::: Fragmento del texto :::
El inventario universal de las letras alienta un registro caudaloso de hombres y mujeres que portan un sello de identidad diversificado en expresiones propias. Cada quien, con su impulso individual, hace una suma de valores que redunda en el legado compartido de la creación estética. Máximo Gorki, con su novela La madre (1907), concurre en esta síntesis envolvente de aptitudes, sensibilidades y saberes con savia genuina.

Si bien la maternidad entraña un vínculo biológico que pareciera reducir sus signos capitales a un apego fundamental, garante de la reproducción de la especie, desde una perspectiva más amplia connota una serie de atribuciones que la ideología hegemónica despliega en sucesivas fases históricas para acentuar sesgos representativos de las relaciones sociales en curso, de tal modo que los sistemas de parentesco y la regulación de los lazos conyugales, junto con otros mecanismos de alcance colectivo, desbordan los límites de la naturaleza para regir patrones de conducta rigurosamente asignados. En este punto reside el eje argumental de la novela de Gorki, es decir, en el desafío de las convenciones impuestas como regla ineludible para afianzar el orden vigente.

La transformación gradual que experimenta Pelagia Nilovna comporta un sentido trascendente por cuanto implica un proceso afirmativo de su carácter en el acto de abandonar su papel subordinado en el trato cotidiano, hasta avanzar en el esclarecimiento de sus condiciones materiales de vida. La figura de su hijo Pavel encarna más bien un tipo simbólico de la juventud fogosa, de principios inflexibles casi ascéticos, que podrían reconocer también, por ejemplo, los lectores de Anatole France en el protagonista de Los dioses tienen sed, uno y otro volcados de lleno en el cambio revolucionario que los sitúa en singulares hitos de la historia.
::: Datos proporcionados :::
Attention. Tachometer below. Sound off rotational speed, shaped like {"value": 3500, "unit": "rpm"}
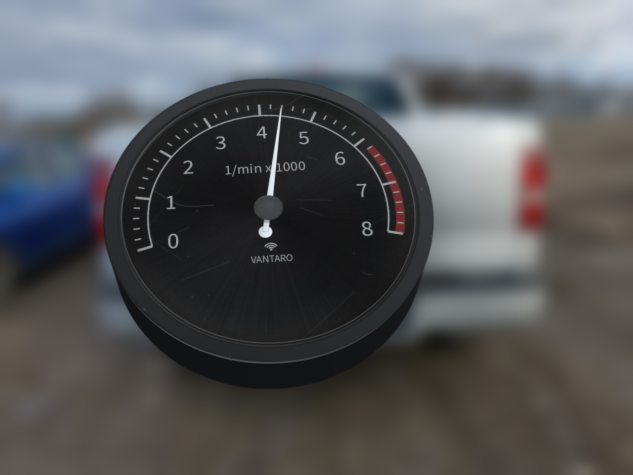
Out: {"value": 4400, "unit": "rpm"}
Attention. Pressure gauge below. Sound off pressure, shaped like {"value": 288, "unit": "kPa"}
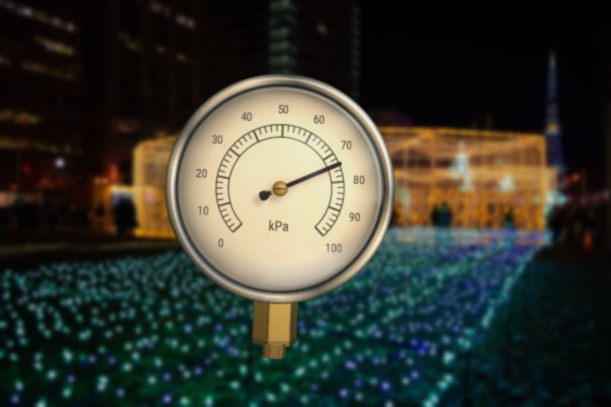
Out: {"value": 74, "unit": "kPa"}
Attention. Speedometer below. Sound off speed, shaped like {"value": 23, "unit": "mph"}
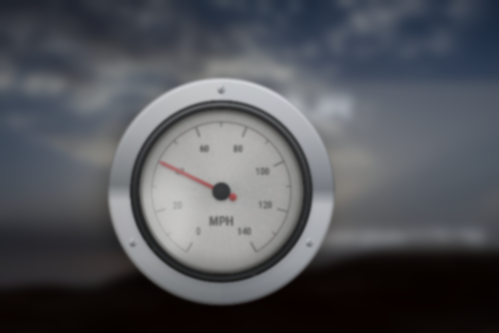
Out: {"value": 40, "unit": "mph"}
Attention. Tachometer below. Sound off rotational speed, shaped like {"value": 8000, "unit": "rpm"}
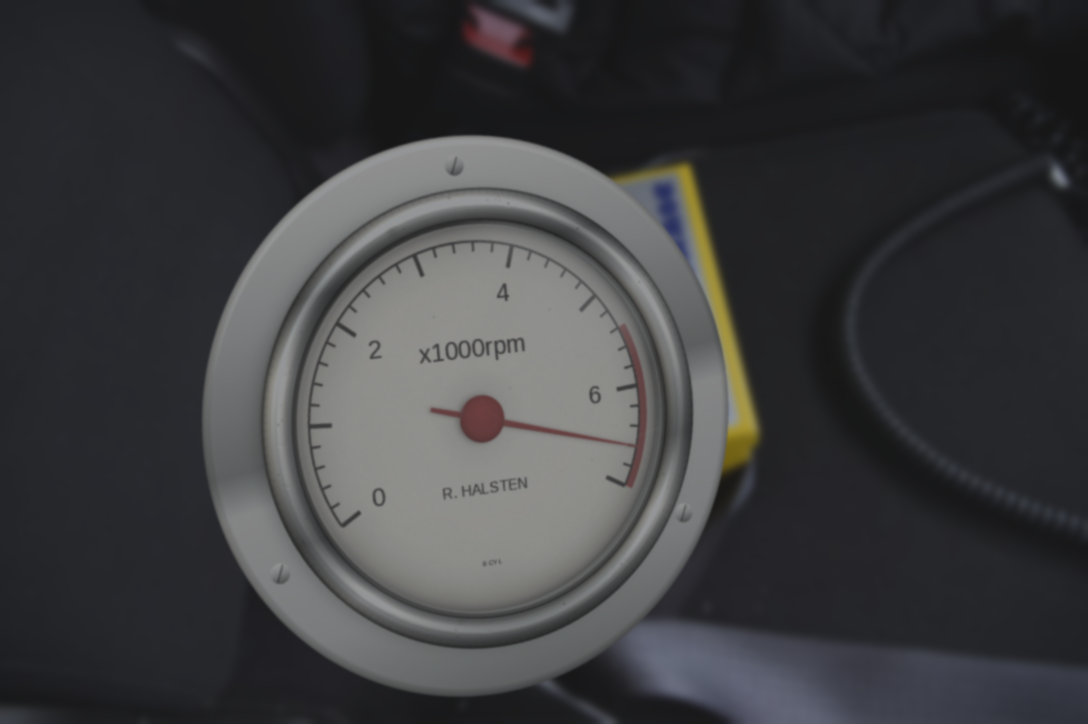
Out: {"value": 6600, "unit": "rpm"}
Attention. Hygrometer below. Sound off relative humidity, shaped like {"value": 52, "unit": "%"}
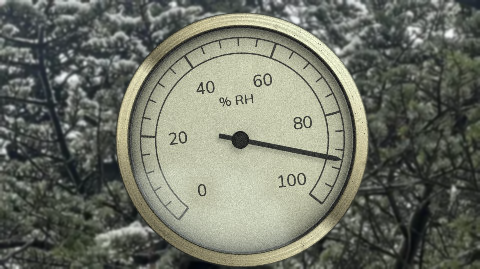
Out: {"value": 90, "unit": "%"}
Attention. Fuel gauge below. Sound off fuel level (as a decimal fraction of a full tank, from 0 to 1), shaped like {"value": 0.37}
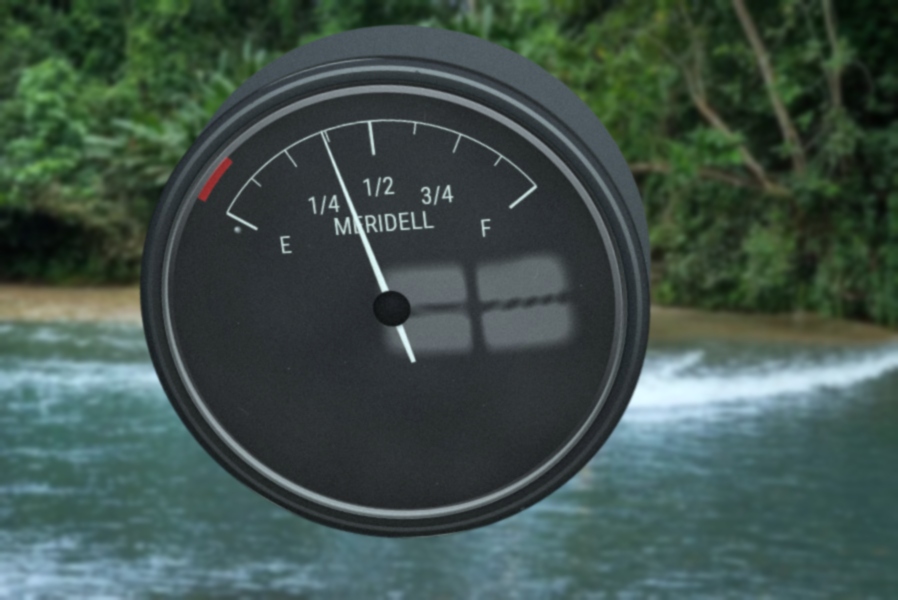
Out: {"value": 0.375}
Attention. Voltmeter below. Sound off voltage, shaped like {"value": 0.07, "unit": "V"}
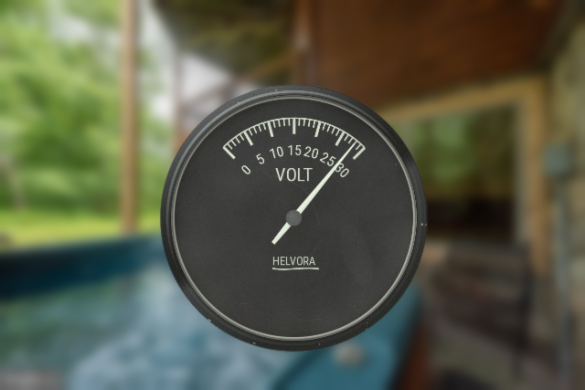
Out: {"value": 28, "unit": "V"}
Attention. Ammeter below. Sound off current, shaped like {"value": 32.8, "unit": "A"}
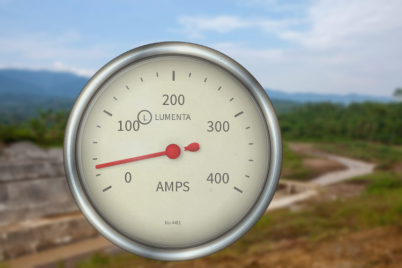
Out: {"value": 30, "unit": "A"}
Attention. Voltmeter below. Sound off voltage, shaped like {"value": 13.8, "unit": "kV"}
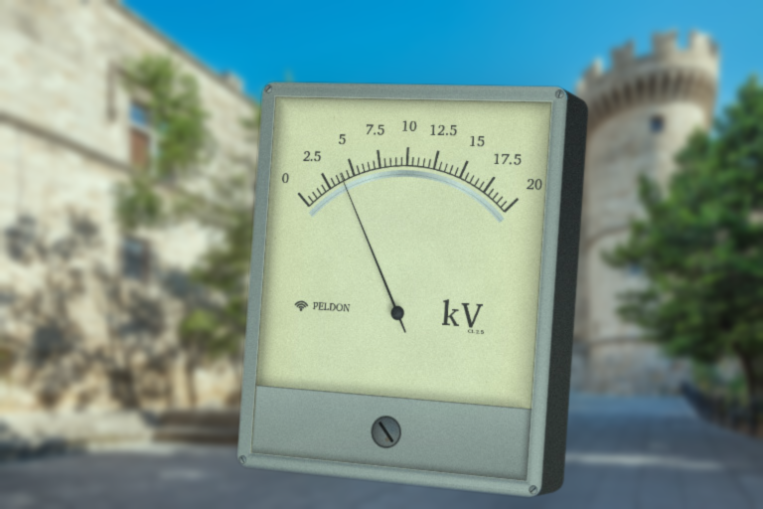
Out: {"value": 4, "unit": "kV"}
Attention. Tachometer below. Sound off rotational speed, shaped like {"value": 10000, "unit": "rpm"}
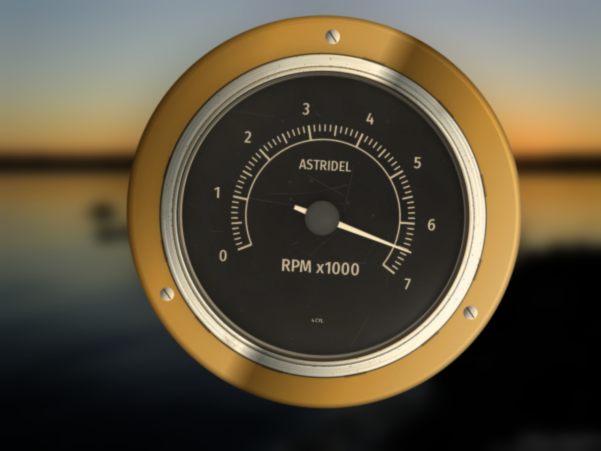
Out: {"value": 6500, "unit": "rpm"}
:::
Ejercicio A — Traduce al inglés esta oración del fragmento sobre La madre: «Cada quien, con su impulso individual, hace una suma de valores que redunda en el legado compartido de la creación estética.»
Ejercicio B — Prosigue el fragmento sobre La madre a partir de su última oración.

Espacio de respuesta A — Each person, with their own individual drive, adds to a sum of values that contributes to the shared legacy of aesthetic creation.

Espacio de respuesta B —
La inquietud de un joven trabajador, vecino que se queja frente a otros obreros de no encontrar su lugar en el mundo, tiene validez para muchas conciencias, mas no para la de la madre que, después de oscuros decenios de sometimiento doméstico, prescinde de su inmovilidad habitual y capta nuevos matices en su vida, halla una vía de comunicación fluida con su hijo y con sus camaradas, que pasan a ser suyos también. Las frases sencillas con que cada uno expresa interpretaciones agudas de la realidad tienden puentes de suficiente firmeza para hacer vibrar el encuentro mutuo. Un ejemplo que da testimonio de ello es la tesis de que el ser social determina el pensamiento de los individuos, la cual, en los términos coloquiales que los personajes practican, postula que las opiniones dependen de la manera de vivir, enunciado que surge espontáneo en un diálogo amistoso.

La madre templa su carácter a partir de una escucha casual entre las discusiones del círculo de estudios que organiza Pavel, crece con su compromiso en la entrega clandestina de impresos en la fábrica, y se refuerza en el aprendizaje elemental de las artes gráficas y en las arengas emitidas en la plaza del pueblo, como paso previo a sufrir los embates del aparato represivo del Estado, marcando la transición que remueve el fondo de los lazos afectivos centrados en el instinto materno hacia un plano intenso y renovado: el de solidaridad comunitaria.

La objeción predecible de quienes aducen que esta obra se contrae a un alegato propagandístico de las posiciones afines al movimiento socialista de su tiempo pasa por alto un hecho sustantivo: el de la prosa diáfana en que el autor despliega su maestría narrativa que, por encima de cualquier juicio extraliterario, atrae para sí la estima de la posteridad.